The clinical relevance of invasive fungal infection has greatly increased since the second half of the twentieth century. The rate of fungal bloodstream infections in the United States tripled between 1979 and 2000, and continues to rise through present day. This significant increase in infection rate is due to rapid growth the population of immunosuppressed individuals as a result of chemotherapy, anti-rejection therapy during organ transplantation, and HIV/AIDS. The pathogenic fungi Candida albicans, Aspergillus fumigatus, and Rhizopus oryzae are responsible for 90% of all invasive fungal infections and have significant mortality rates that range from 30% to 95%.
The successful clearance of a fungal infection requires the combined activity of antifungal therapy and the host immune system. Mortality associated with fungal infections has declined only slightly despite the introduction of new, more potent antifungal agents with less toxic side-effects, indicating that alternative therapeutic approaches are necessary. One such approach would be to combine current antifungal agents with therapy that enhances the host immune response to fungal infections. Augmenting the host's ability to eliminate a pathogen requires a sophisticated understanding, at the molecular level, of the host-pathogen interaction. It is in this area that there is inadequate scientific information.
There are no standard vaccines that exist for preventing fungal infections. Furthermore, fungi are eukaryotes that share many of the same biological processes as humans, and therefore some antifungal drugs cause toxicity when used therapeutically. Hence, there exists a significant need to develop broad-spectrum antifungal preventive and/or treatment strategies. With the long-term goal of identifying novel preventative and/or therapeutic targets to combat invasive fungal infections, the work proposed in this application will focus on understanding the complex interaction between pathogenic fungi and the host, with a focus on Candida spp., Aspergillus spp. and species in the order Mucorales (which cause mucormycosis).

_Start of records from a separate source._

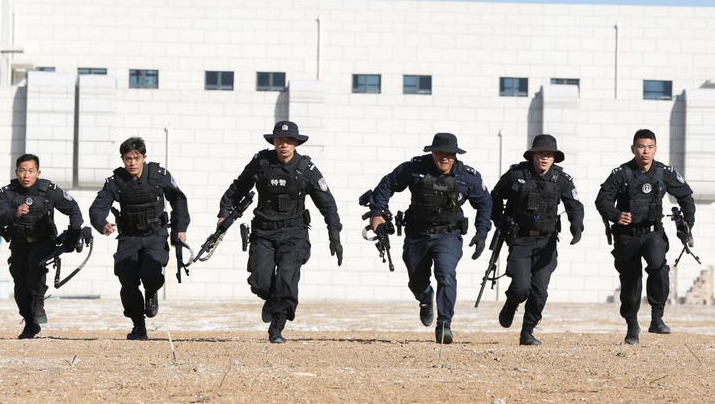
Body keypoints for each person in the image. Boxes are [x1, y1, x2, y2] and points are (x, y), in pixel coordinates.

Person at [219, 121, 342, 344]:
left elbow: (327, 204)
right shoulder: (261, 163)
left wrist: (334, 235)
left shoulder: (306, 169)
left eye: (288, 141)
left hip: (294, 234)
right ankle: (272, 299)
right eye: (279, 140)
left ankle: (277, 327)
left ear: (296, 143)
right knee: (260, 282)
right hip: (264, 232)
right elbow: (238, 187)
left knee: (286, 279)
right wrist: (224, 212)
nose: (284, 145)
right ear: (274, 142)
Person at [368, 133, 492, 344]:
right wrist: (377, 212)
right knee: (417, 281)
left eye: (449, 154)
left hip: (448, 234)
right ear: (432, 153)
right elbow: (387, 184)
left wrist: (481, 233)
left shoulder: (468, 177)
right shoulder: (414, 168)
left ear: (455, 155)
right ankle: (425, 298)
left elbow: (485, 203)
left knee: (446, 274)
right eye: (439, 153)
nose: (444, 158)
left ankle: (444, 324)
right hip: (417, 233)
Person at [595, 129, 695, 345]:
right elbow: (602, 200)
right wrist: (615, 215)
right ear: (633, 149)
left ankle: (657, 318)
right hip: (626, 237)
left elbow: (686, 196)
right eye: (641, 147)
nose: (645, 151)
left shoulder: (664, 172)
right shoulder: (621, 173)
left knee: (659, 267)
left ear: (655, 149)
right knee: (630, 282)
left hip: (652, 233)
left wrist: (687, 226)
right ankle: (632, 325)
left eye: (650, 147)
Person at [89, 137, 190, 340]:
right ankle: (138, 326)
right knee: (127, 281)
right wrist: (102, 224)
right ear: (122, 159)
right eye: (128, 159)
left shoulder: (158, 175)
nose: (132, 163)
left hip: (155, 233)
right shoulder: (116, 181)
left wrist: (180, 228)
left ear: (144, 157)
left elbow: (178, 198)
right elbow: (97, 207)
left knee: (151, 273)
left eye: (136, 158)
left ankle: (151, 291)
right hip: (129, 235)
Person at [491, 134, 584, 346]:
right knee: (521, 287)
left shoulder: (562, 180)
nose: (544, 158)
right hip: (520, 240)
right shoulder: (516, 174)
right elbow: (495, 196)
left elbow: (575, 206)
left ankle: (527, 332)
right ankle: (512, 302)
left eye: (549, 154)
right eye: (541, 153)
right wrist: (500, 222)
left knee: (540, 291)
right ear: (533, 156)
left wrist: (577, 227)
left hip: (546, 242)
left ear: (554, 158)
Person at [0, 154, 84, 339]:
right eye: (22, 171)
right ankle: (30, 323)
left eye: (31, 171)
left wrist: (74, 235)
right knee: (20, 289)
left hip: (43, 241)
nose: (26, 175)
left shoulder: (49, 190)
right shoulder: (8, 192)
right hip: (19, 244)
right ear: (16, 172)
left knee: (36, 264)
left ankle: (39, 302)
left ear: (38, 173)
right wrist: (14, 213)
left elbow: (73, 209)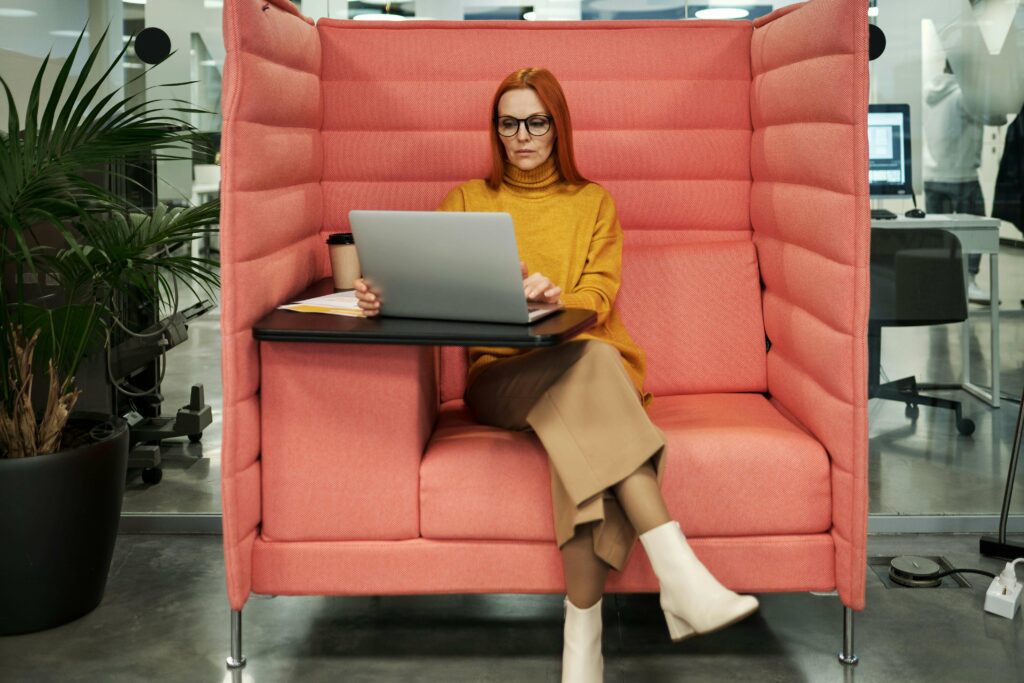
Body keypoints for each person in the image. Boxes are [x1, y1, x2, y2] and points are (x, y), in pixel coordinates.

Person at [354, 67, 758, 682]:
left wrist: (553, 295)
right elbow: (433, 291)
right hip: (503, 379)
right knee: (592, 368)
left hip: (591, 369)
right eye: (508, 122)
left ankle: (582, 650)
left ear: (557, 126)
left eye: (535, 122)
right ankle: (680, 577)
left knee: (588, 401)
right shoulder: (467, 200)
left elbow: (598, 295)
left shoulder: (594, 202)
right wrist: (385, 294)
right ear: (495, 129)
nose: (521, 136)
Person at [923, 61, 1007, 304]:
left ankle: (941, 282)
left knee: (939, 234)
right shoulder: (964, 94)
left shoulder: (930, 92)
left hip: (932, 175)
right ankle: (968, 282)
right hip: (962, 176)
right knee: (975, 231)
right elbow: (998, 117)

Our central hypothesis is that omics-based approaches as applied to the study of pathogenic fungal-host interactions will enable us to define commonalities as well as key differences among these organisms and the responses they elicit in the host that can ultimately be exploited in the design of novel anti-fungal therapies. To this end, we will perform a comprehensive comparative genome analysis on the entire collection of genome sequences for these strains to define potential therapeutic targets. We will also perform RNA-seq on infected tissues from several, well-established, in vitro models of candidiasis, aspergillosis, and mucormycosis. Utilizing advanced technologies to achieve extremely deep sequencing coverage, this analysis will allow us to determine core host responses to each of these phylogenetically distinct fungi as well as fungus-specific responses.